[Saved entries]
---+---
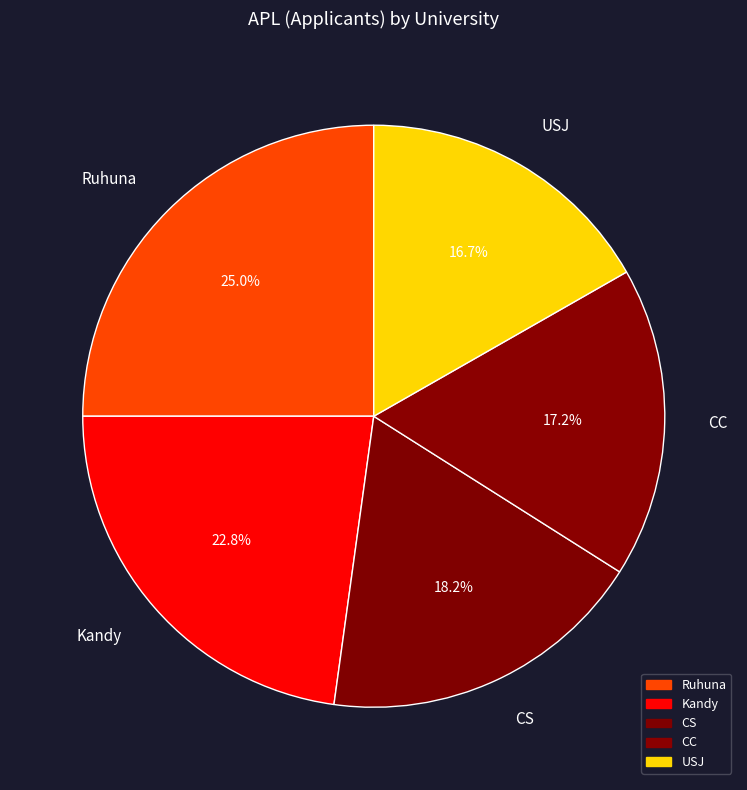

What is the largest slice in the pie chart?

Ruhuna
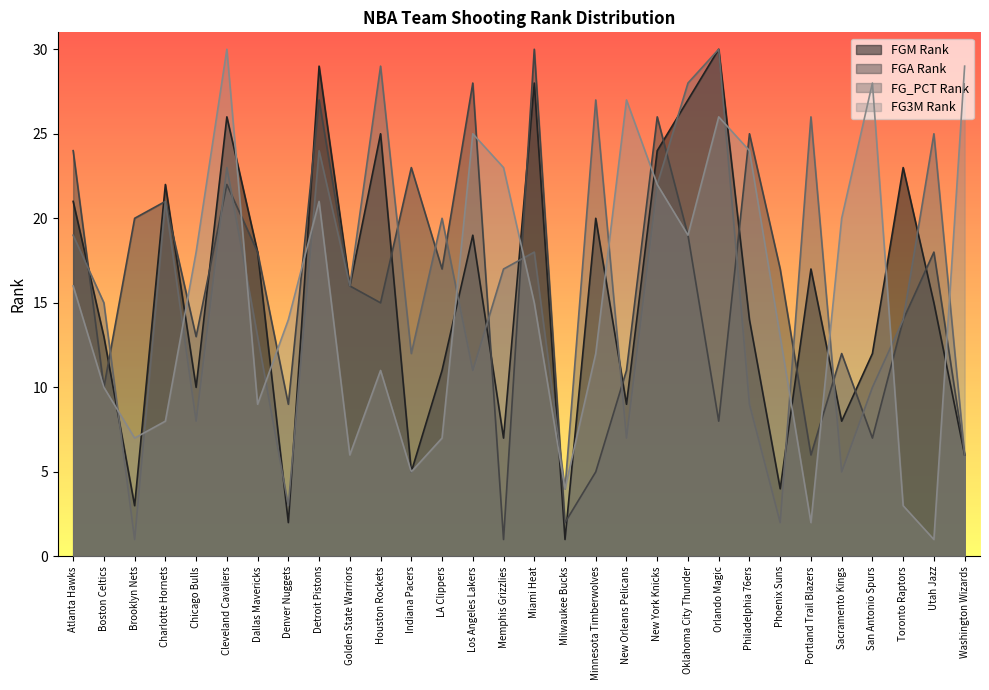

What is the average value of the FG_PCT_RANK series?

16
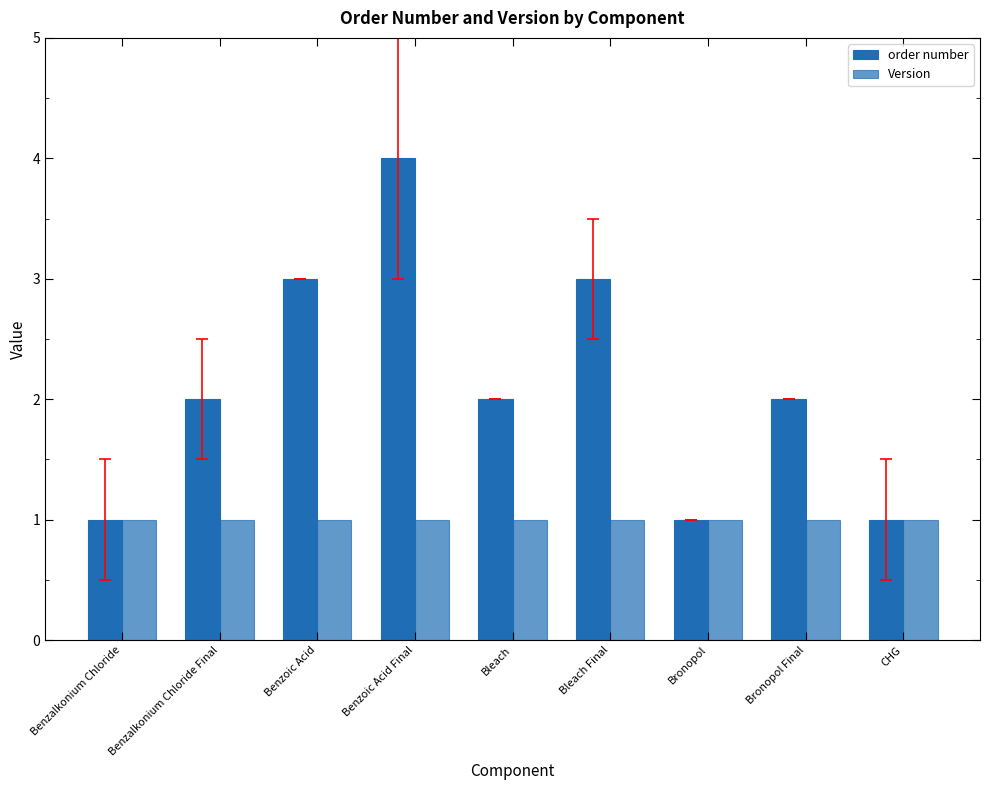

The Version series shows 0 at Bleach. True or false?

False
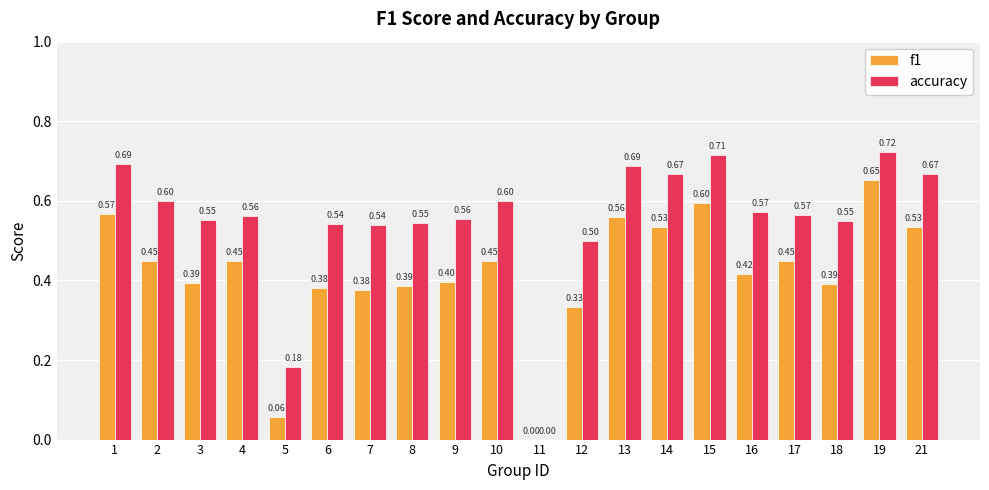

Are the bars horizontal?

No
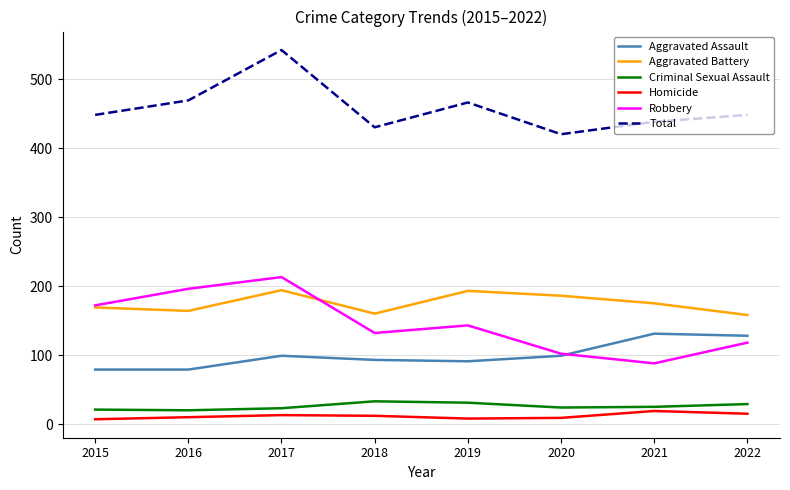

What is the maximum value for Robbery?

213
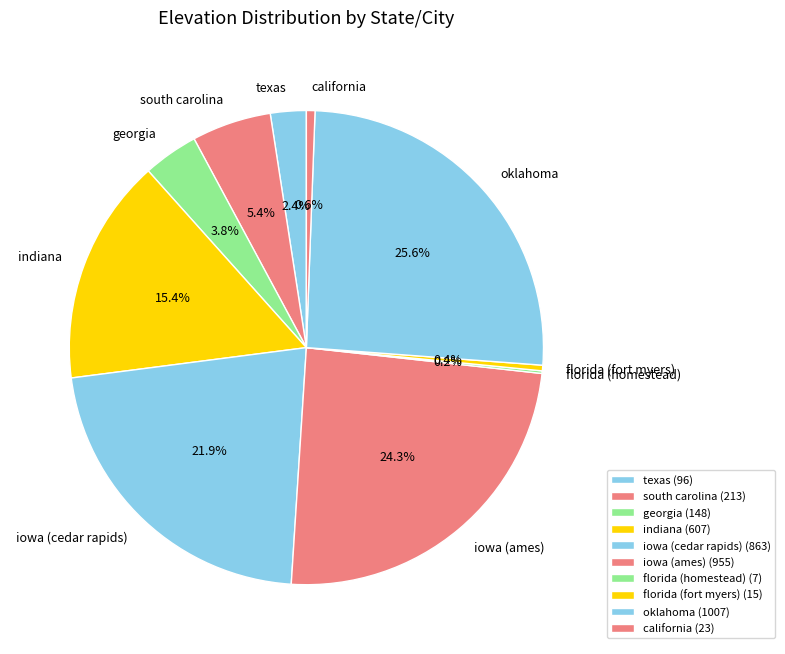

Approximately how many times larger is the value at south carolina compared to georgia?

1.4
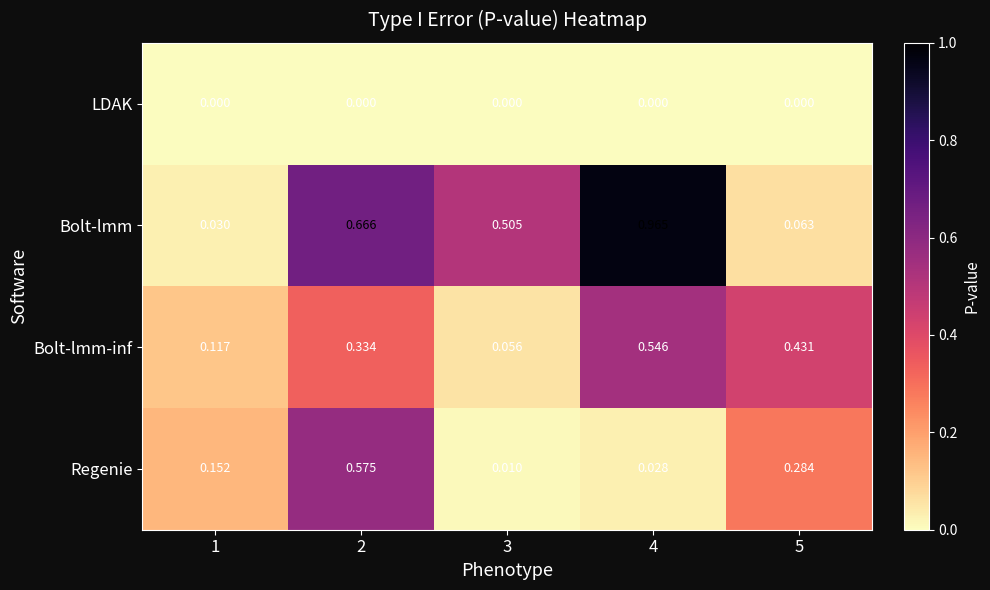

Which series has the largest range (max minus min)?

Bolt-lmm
---+---
WHAT YOU HAVE TO DO
Reproduce every line of the records above word for word, leaving out the pictures.

SOLUTION TO THIS EXERCISE
What is the largest slice in the pie chart?

Ruhuna

What is the average value of the FG_PCT_RANK series?

16

The Version series shows 0 at Bleach. True or false?

False

Are the bars horizontal?

No

What is the maximum value for Robbery?

213

Approximately how many times larger is the value at south carolina compared to georgia?

1.4

Which series has the largest range (max minus min)?

Bolt-lmm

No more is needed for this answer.